As SAG-AFTRA remains locked in tense negotiations with video game giants, the actors’ union has released a new contract designed to cover a larger number of indie and lower-budget gaming projects and create “pressure” in the bargaining room with major companies.
The union’s new Tiered-Budget Independent Interactive Media Agreement, announced on Wednesday, contains provisions — especially on AI — that major companies involved in SAG-AFTRA’s ongoing Interactive Media Agreement talks have resisted, according to SAG-AFTRA national executive director Duncan Crabtree-Ireland. He compared the new deal to SAG-AFTRA’s interim agreements, which allowed members to work on independent projects during the union’s 2023 film and television strike. “I think it’s really going to highlight, like the interim agreements did last year, the unreasonableness that some of these video game companies are bringing to our attempts to negotiate a deal that provides just basic fair protection to our members who are working in video games, as it relates in particular to AI,” he said.

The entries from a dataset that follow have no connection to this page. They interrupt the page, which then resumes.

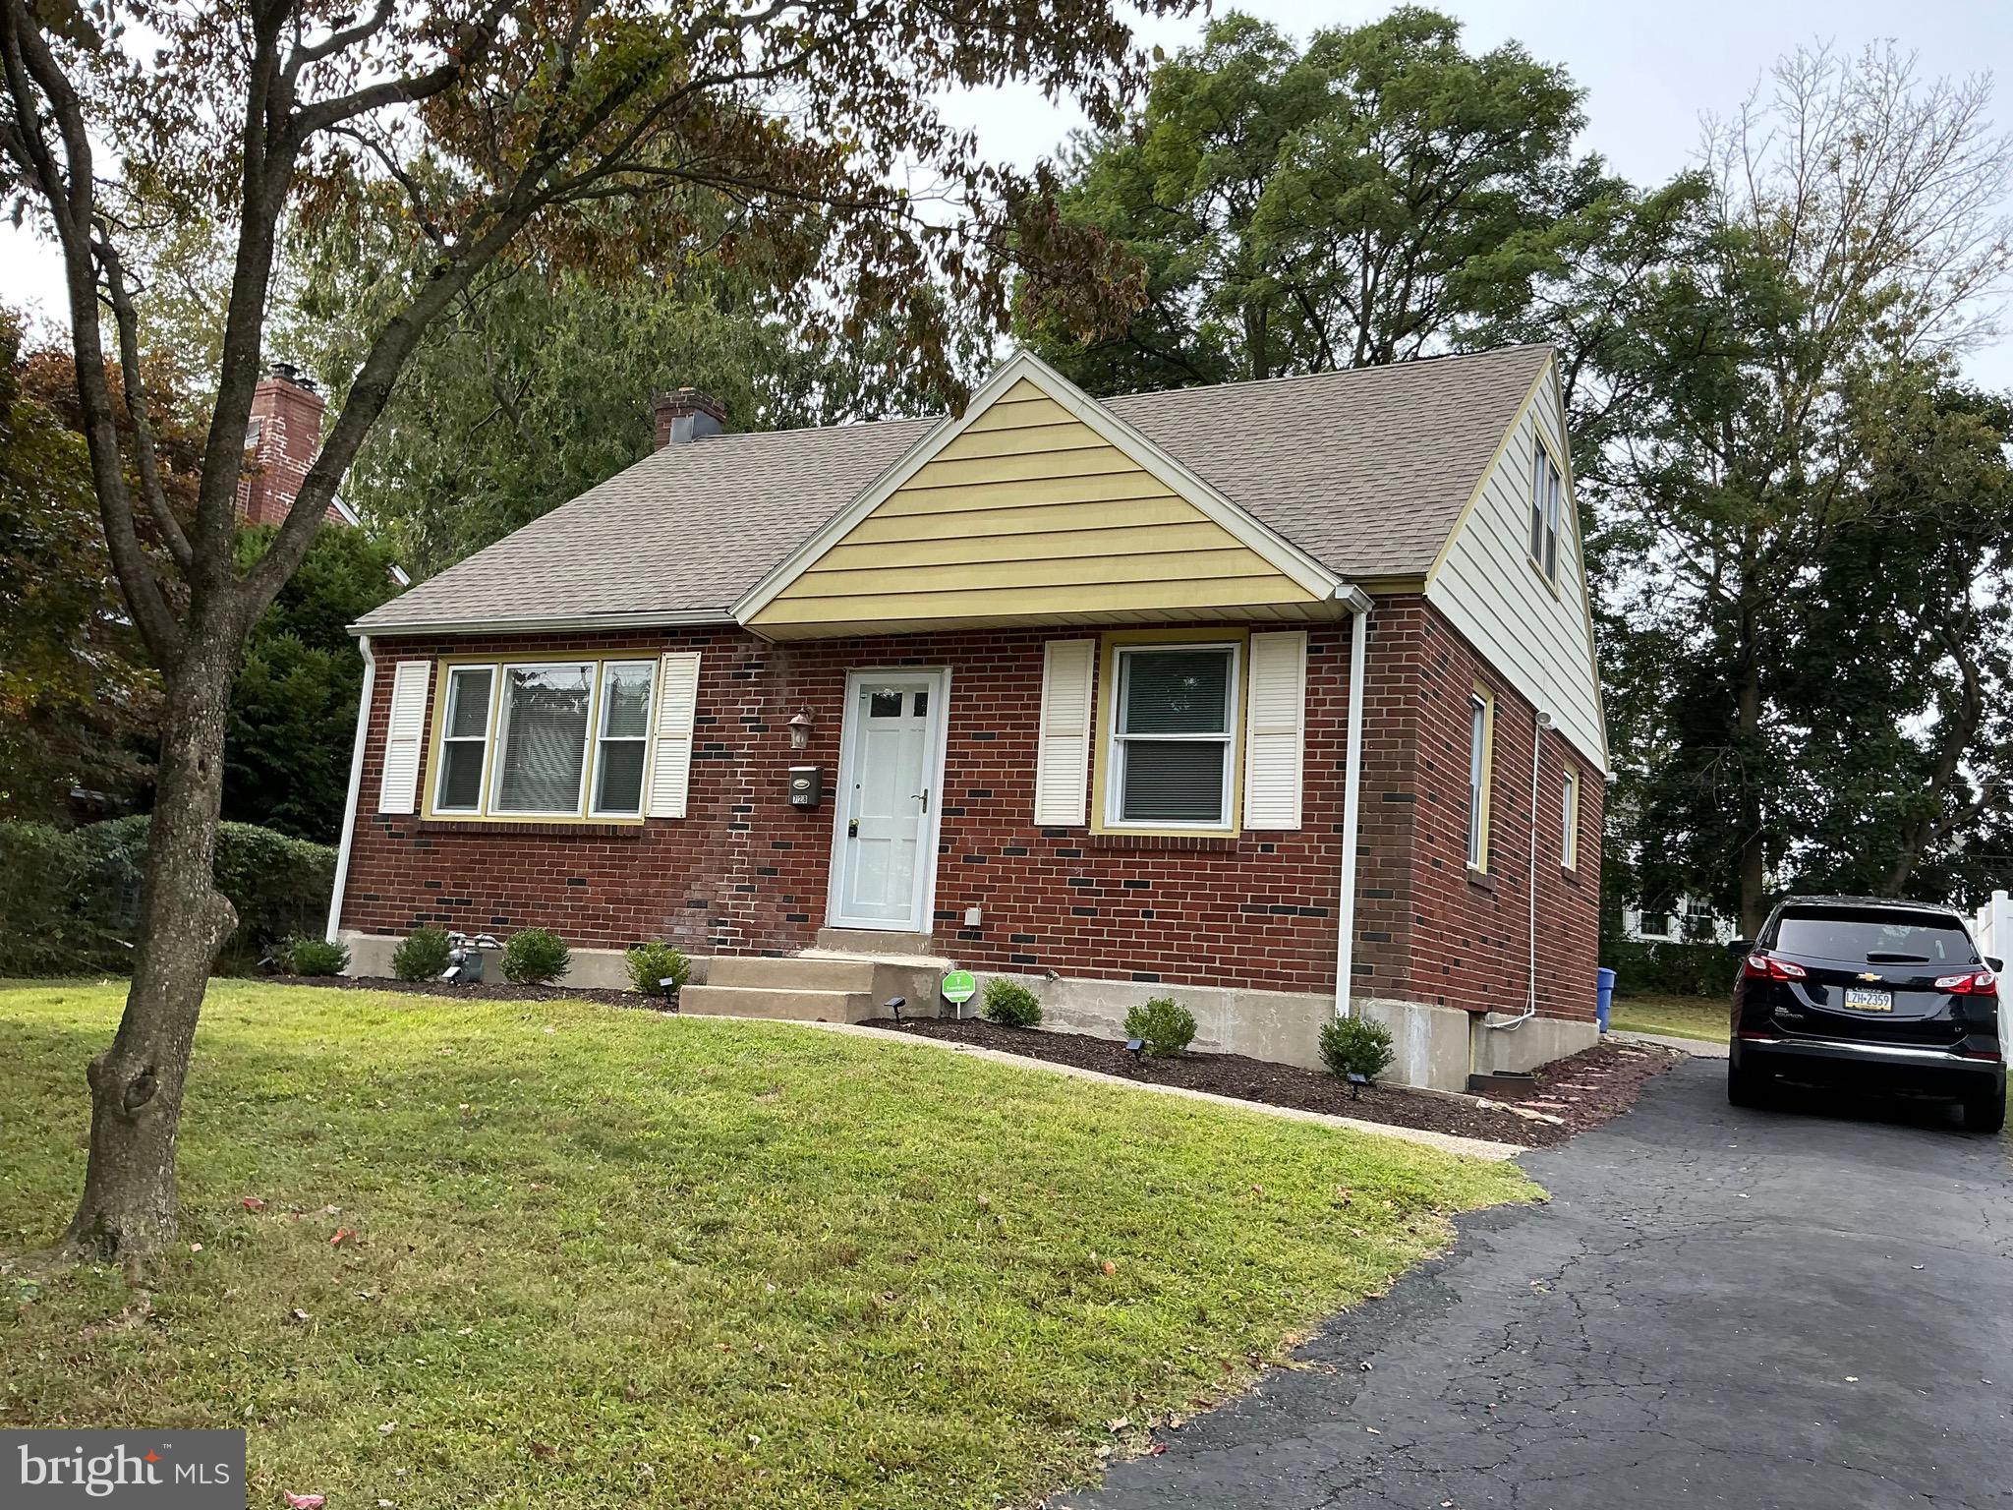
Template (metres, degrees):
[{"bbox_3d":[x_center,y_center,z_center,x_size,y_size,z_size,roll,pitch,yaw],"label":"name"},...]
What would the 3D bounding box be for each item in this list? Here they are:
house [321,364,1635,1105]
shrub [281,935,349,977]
[{"bbox_3d":[0.264,-0.560,16.638,10.140,6.710,9.220,0,-9,28],"label":"house"},{"bbox_3d":[-6.218,1.797,14.648,0.570,0.420,0.550,0,-9,28],"label":"shrub"}]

SAG-AFTRA is pushing for “transparency, consent, and compensation” in its ongoing talks with major video game companies over AI, adds Interactive Media Agreement negotiating committee chair Sarah Elmaleh (an actor who has appeared in God of War: Ragnarok and Halo: Infinite). In the Tiered-Budget agreement, those values are encapsulated by language that requires performers who have done voice work to be paid a minimum session fee for every 300 lines that are re-used. For on-camera movement or a performance that is re-used, performers would be paid 125 percent of their base salary for the initial performance.
The new contract, which will replace the union’s current Low Budget interactive agreement, offers union coverage to gaming projects with production budgets between $250,000 and less than $15 million. The Low Budget agreement previously capped projects at a production budget of $1.5 million, so this new contract aims to “capture even more of this work,” Elmaleh said in an Instagram Live for union members on Wednesday.
No projects have signed on yet, per the union, though Crabtree-Ireland said that developers had previously asked SAG-AFTRA for an agreement of this nature.
Though the Tiered-Budget agreement has been in the works for some time, the union is hoping it will put additional “pressure” on companies currently involved in testy negotiations over the latest Interactive Media Agreement, Elmaleh says. Companies including Activision Productions, Blindlight, Disney Character Voices, Electronic Arts Productions, Epic Games, Formosa Interactive, Insomniac Games, Take 2 Productions, VoiceWorks Productions and WB Games have been negotiating with the union since October 2022. On September 25, over 98 percent of participating union members voted to authorize a video game strike should union leaders decide to call one, with union president Fran Drescher calling on the companies to “stop playing games.”
According to Crabtree-Ireland, the companies are currently preparing their latest response to the union, with AI remaining a sticking point. “What that response is will probably determine the path that this process goes down,” the union leader said. “Because if that response is something that indicates that they are hearing and acting on the message that’s been delivered in so many forums… then there will be a path to reaching an agreement without having to go on strike. If on the other hand, they either refuse to act on that, they don’t hear it, or there’s a positional bargaining reaction of just trying to stonewall on these issues, then that’ll take us down a different path.”